Exercise requirements |
Pick up the passage below on using Minecraft to engage language students in online classes, and continue it from its final sentence.

Student engagement has become a serious challenge for
teachers in online environments. One challenge in teaching any syllabus is
where to depart from it and address the whole student—that is, identify
activities that are intrinsically interesting, motivate students to want to
stay on task, and apply critical thinking and problem-solving skills while
practicing listening, speaking, reading, and writing communicatively, and link
that back to a curriculum. The challenge becomes more acute when classes are
being conducted virtually.
Teachers in
such contexts are finding ways to connect synchronously with one another to
share activities that will address this conundrum. To counter “Zoom fatigue,”
teachers might introduce an element of virtual worlds for variety in how they
teach in synchronous online environments. I have been working for the past 7
years with a group of teachers who have been learning about and developing
their skills in Minecraft as one approach to the problem of finding compelling
virtual spaces for materials and language development. Our focus has been on
bringing each other up to speed with the game and in so doing extrapolate to
how we can use it with students.

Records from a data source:
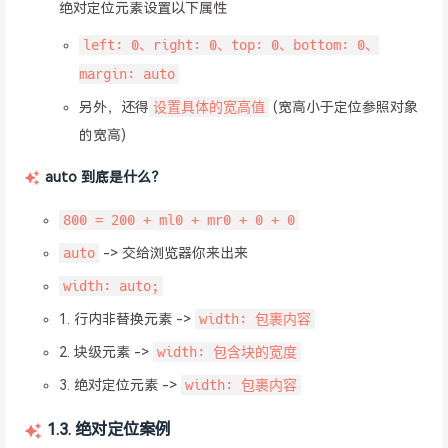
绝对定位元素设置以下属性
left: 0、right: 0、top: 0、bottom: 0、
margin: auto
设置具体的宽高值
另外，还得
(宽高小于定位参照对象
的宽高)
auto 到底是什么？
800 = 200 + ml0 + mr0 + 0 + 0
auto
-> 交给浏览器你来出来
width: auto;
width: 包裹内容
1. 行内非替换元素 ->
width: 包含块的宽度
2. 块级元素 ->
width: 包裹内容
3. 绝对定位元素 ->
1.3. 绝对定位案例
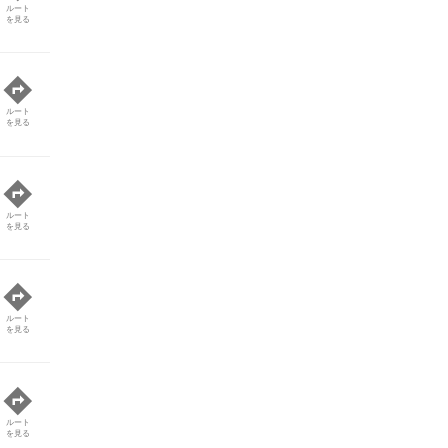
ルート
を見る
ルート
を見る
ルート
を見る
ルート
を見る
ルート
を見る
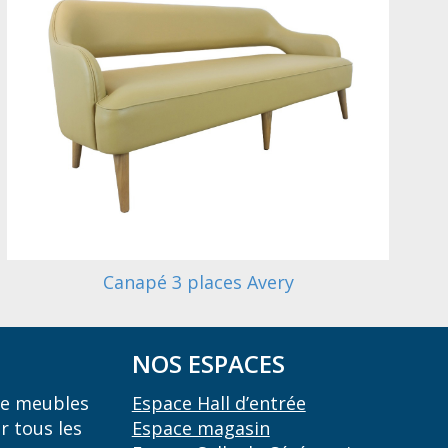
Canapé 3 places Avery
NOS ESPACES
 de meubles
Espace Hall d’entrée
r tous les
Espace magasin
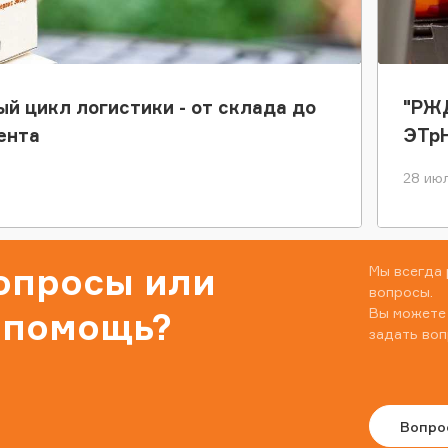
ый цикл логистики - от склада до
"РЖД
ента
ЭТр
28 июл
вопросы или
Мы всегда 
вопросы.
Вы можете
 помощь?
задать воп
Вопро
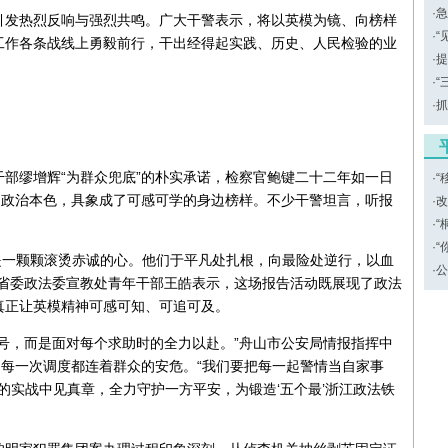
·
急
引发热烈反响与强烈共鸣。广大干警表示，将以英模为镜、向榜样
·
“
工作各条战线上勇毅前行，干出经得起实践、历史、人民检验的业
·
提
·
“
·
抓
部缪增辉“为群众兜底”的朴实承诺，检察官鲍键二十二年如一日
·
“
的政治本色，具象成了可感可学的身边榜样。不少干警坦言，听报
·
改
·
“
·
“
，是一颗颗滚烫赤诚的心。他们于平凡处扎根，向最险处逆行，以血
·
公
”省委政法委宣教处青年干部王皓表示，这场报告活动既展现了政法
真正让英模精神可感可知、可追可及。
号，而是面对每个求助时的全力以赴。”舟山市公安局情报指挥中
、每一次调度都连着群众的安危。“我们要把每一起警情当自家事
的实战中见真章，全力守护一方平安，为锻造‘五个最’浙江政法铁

...

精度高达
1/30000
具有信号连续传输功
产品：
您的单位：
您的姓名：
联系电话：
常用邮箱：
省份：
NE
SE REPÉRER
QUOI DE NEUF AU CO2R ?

Your response |
We started
with exposure to how other teachers were building spaces in Minecraft for
student language development, and seeing that this would be worthwhile for our
students, we had to become familiar with the game itself in order to adapt it
to our purposes.
Minecraft is
couched in a participatory culture that elicits communication among
participants. Success in developing language skills through Minecraft derives
from incentives to unlock its depth and opportunities for creativity and
sharing insights with others in the learning community. There are many
communities of learners and teachers who utilize Minecraft as a substrate to
their learning goals (Smolčec, Smolčec, & Stevens, 2014).
Our
Minecraft professional community came together through association with the
TESOL Computer-Assisted Language Learning Interest Section project Electronic
Village Online (EVO). EVO has just celebrated its 20th anniversary as a viable
and productive community of practice (CoP) where teachers learn from one
another in online workshops covering a range of topics for 5 weeks preceding
each annual TESOL convention. Teachers volunteer to organize sessions where
anyone can participate for free, whether they are TESOL members or not. The EVO Minecraft MOOC sessions started in
2015 and have just completed their 7th iteration as an annual EVO
session.
Why Use Minecraft for
Language Learning?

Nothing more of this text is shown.